For many years, physicians argued that:
- Patient care needed to be individualized
- Each physician, having endured many years of education and training, was the best person to determine that care
- "Quality" was difficult (if not impossible) to measure because of the uniqueness of each patient.
The above are true for many patients and conditions. However, this view contributed to our not acting — or at least not in a coordinated fashion and certainly not on a large scale — on an equally true position. Namely, for many conditions there are standardized approaches that make sense for all patients based on our existing medical knowledge. Giving aspirin to an acute myocardial infarction patient without contraindications, decreasing time to revascularization, and providing smoking cessation counseling all make sense.

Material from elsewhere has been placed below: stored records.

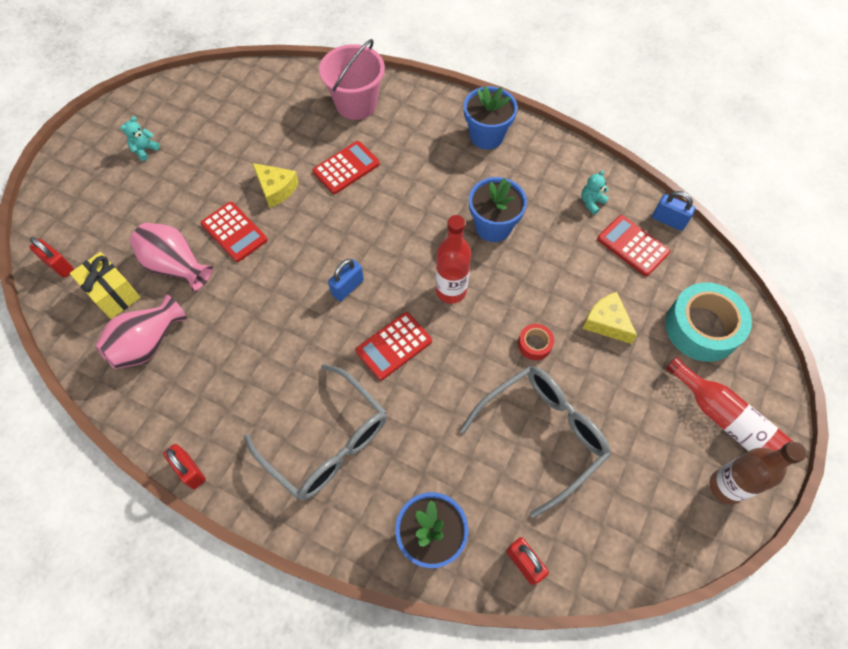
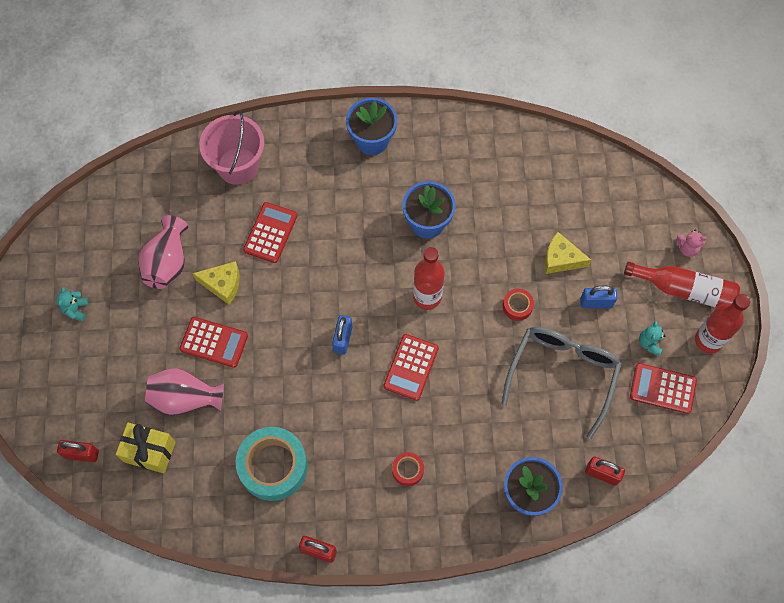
camera: 30 degrees left, 5 degrees up
pink vase [95,294,187,369] -> pink vase moved to [138,215,188,289]
grey glasses [244,364,387,500] -> red tape [392,452,424,486]
turquoise teddy bear [581,170,609,215] -> turquoise teddy bear moved to [639,321,665,356]
red calculator [597,215,670,276] -> red calculator moved to [630,363,697,414]
blue padlock [652,191,695,231] -> blue padlock moved to [580,285,617,308]
turquoise tape [665,282,752,362] -> turquoise tape moved to [236,427,308,501]
brown bottle [709,441,807,504] -> red bottle [695,294,750,354]
none -> pink teddy bear [677,229,707,257]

Advances in health information technology are making it increasingly easy to monitor and report physician practice behaviors. To benefit from this technology, we need to develop a medical culture that understands and accepts the profiling of physician practices and rewards appropriate care, driving physicians to a higher level of performance. We need to address roadblocks to this process so that we can:
- Further the development of accepted best practices
- Standardize approaches that lead to greater consistency in clinical practice
- Improve our ability to manage physician clinical behavior
Whether we like to admit it or not, the CMS PQRS program has shown that financial incentives and penalties are a successful mechanism for stimulating physician response to clinical performance metrics. They also create an impetus for physician organizations to develop the structure and systems necessary to monitor and report physician practice behaviors.
PQRS should not only be preserved but also welcomed as a critical advance in our ability to ensure a higher quality of care.